Just think of it. For a foreign party (e.g. your local secret service) to compromise that unencrypted file, they need to compromise your local computer. Either remotely or via hardware access. If they can do that, it's trivial to sniff the master password you enter into one of those services to get to the other passwords...
Additionally there is the thread of the service delivering malware. While Javascript usually cannot break out of the browser, it can surely send the password you enter to the service as well as decrypt your passwords locally. All of this can be done selectively for certain users, and US law probably can even force services into doing this without telling their users. If this is only done for a select few, chances are it'll never be detected.
So seriously, instead of using such a service, it's far better to use a passwords text file.

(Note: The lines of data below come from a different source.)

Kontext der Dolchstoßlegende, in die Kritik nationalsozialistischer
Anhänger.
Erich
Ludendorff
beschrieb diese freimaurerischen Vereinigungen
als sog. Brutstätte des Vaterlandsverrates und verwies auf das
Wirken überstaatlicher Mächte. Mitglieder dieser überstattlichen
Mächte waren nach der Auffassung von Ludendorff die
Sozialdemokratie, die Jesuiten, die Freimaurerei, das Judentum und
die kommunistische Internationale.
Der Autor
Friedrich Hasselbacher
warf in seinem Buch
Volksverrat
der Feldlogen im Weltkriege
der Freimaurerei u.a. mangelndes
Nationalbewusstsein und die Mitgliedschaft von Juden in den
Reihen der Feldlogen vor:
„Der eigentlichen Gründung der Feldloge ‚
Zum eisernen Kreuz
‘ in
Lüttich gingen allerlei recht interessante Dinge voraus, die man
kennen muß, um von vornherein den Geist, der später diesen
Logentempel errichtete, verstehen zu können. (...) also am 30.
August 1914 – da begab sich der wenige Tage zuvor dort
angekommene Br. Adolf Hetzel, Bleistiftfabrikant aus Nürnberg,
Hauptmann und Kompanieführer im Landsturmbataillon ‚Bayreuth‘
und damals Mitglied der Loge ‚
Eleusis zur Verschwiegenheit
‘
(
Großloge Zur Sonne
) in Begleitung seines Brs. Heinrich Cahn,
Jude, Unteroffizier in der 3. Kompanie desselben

Ohh you've missed a generation.
In between there was OPC, OLE for Process Control. A grand plan to make everything interoperable... based on OLE and DCOM. Of course it didn't actually work and now there are dozends of companies adding trivial features like logging to those systems. Oh and guess what, DCOM has little security features, and the few it has are typically deactivated... meaning that you can not just control your special SCADA software, but probably also other OLE software on your system. OLE was one of the backbones of Windows back in the 1990s.
So sure, text based SCADA kit with 9600 baud would be much more secure, in fact you could even hang them onto a small Linux system running SSH for network access.... but that won't bring you flashy graphics you can watch on your iPad.